Lay out every line of the records below as a JSON list of strings, one string per line, leaving out blank lines.

**** EXERCISE MATERIAL

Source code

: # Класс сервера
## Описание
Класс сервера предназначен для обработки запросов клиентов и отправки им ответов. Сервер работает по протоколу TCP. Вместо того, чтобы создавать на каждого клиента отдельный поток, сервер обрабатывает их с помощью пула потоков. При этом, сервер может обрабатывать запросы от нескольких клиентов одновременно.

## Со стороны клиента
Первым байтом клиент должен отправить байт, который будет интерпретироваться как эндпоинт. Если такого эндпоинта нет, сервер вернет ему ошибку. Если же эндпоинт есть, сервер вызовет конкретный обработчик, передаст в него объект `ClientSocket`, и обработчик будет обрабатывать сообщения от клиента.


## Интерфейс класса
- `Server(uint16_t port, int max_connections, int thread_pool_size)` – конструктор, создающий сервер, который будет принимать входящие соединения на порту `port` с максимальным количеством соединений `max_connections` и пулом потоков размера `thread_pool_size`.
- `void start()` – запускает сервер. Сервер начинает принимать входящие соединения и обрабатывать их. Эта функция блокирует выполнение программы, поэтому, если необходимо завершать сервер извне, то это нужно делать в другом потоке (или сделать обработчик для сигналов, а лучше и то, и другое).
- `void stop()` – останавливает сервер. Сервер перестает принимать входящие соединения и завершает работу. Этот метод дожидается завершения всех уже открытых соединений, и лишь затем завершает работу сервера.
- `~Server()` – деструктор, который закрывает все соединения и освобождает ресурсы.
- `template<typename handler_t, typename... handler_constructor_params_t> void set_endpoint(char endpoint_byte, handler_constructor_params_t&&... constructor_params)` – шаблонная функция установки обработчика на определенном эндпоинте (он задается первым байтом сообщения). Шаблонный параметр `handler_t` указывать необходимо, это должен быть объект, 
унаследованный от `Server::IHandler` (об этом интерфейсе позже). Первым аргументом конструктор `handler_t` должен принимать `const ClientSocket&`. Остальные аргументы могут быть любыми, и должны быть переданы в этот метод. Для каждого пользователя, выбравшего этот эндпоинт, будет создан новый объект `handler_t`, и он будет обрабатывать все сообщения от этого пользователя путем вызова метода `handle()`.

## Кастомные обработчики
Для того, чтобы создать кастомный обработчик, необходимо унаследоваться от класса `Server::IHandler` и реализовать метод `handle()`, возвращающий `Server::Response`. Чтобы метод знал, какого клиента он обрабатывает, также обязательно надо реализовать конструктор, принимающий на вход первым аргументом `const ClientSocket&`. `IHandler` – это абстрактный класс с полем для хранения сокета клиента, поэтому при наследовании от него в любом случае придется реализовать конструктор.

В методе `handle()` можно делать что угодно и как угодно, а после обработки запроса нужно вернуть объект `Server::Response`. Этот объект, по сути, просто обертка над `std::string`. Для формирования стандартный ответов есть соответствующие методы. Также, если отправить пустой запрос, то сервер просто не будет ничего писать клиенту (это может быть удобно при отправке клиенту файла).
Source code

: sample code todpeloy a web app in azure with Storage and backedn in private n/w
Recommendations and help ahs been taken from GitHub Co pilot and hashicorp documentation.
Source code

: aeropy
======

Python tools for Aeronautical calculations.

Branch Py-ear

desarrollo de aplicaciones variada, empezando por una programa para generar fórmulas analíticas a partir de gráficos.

********

▸ **SOLUTION TO THIS EXERCISE**
[
  "Source code",
  ": # Класс сервера",
  "## Описание",
  "Класс сервера предназначен для обработки запросов клиентов и отправки им ответов. Сервер работает по протоколу TCP. Вместо того, чтобы создавать на каждого клиента отдельный поток, сервер обрабатывает их с помощью пула потоков. При этом, сервер может обрабатывать запросы от нескольких клиентов одновременно.",
  "## Со стороны клиента",
  "Первым байтом клиент должен отправить байт, который будет интерпретироваться как эндпоинт. Если такого эндпоинта нет, сервер вернет ему ошибку. Если же эндпоинт есть, сервер вызовет конкретный обработчик, передаст в него объект `ClientSocket`, и обработчик будет обрабатывать сообщения от клиента.",
  "## Интерфейс класса",
  "- `Server(uint16_t port, int max_connections, int thread_pool_size)` – конструктор, создающий сервер, который будет принимать входящие соединения на порту `port` с максимальным количеством соединений `max_connections` и пулом потоков размера `thread_pool_size`.",
  "- `void start()` – запускает сервер. Сервер начинает принимать входящие соединения и обрабатывать их. Эта функция блокирует выполнение программы, поэтому, если необходимо завершать сервер извне, то это нужно делать в другом потоке (или сделать обработчик для сигналов, а лучше и то, и другое).",
  "- `void stop()` – останавливает сервер. Сервер перестает принимать входящие соединения и завершает работу. Этот метод дожидается завершения всех уже открытых соединений, и лишь затем завершает работу сервера.",
  "- `~Server()` – деструктор, который закрывает все соединения и освобождает ресурсы.",
  "- `template<typename handler_t, typename... handler_constructor_params_t> void set_endpoint(char endpoint_byte, handler_constructor_params_t&&... constructor_params)` – шаблонная функция установки обработчика на определенном эндпоинте (он задается первым байтом сообщения). Шаблонный параметр `handler_t` указывать необходимо, это должен быть объект, ",
  "унаследованный от `Server::IHandler` (об этом интерфейсе позже). Первым аргументом конструктор `handler_t` должен принимать `const ClientSocket&`. Остальные аргументы могут быть любыми, и должны быть переданы в этот метод. Для каждого пользователя, выбравшего этот эндпоинт, будет создан новый объект `handler_t`, и он будет обрабатывать все сообщения от этого пользователя путем вызова метода `handle()`.",
  "## Кастомные обработчики",
  "Для того, чтобы создать кастомный обработчик, необходимо унаследоваться от класса `Server::IHandler` и реализовать метод `handle()`, возвращающий `Server::Response`. Чтобы метод знал, какого клиента он обрабатывает, также обязательно надо реализовать конструктор, принимающий на вход первым аргументом `const ClientSocket&`. `IHandler` – это абстрактный класс с полем для хранения сокета клиента, поэтому при наследовании от него в любом случае придется реализовать конструктор.",
  "В методе `handle()` можно делать что угодно и как угодно, а после обработки запроса нужно вернуть объект `Server::Response`. Этот объект, по сути, просто обертка над `std::string`. Для формирования стандартный ответов есть соответствующие методы. Также, если отправить пустой запрос, то сервер просто не будет ничего писать клиенту (это может быть удобно при отправке клиенту файла).",
  "Source code",
  ": sample code todpeloy a web app in azure with Storage and backedn in private n/w",
  "Recommendations and help ahs been taken from GitHub Co pilot and hashicorp documentation.",
  "Source code",
  ": aeropy",
  "======",
  "Python tools for Aeronautical calculations.",
  "Branch Py-ear",
  "desarrollo de aplicaciones variada, empezando por una programa para generar fórmulas analíticas a partir de gráficos."
]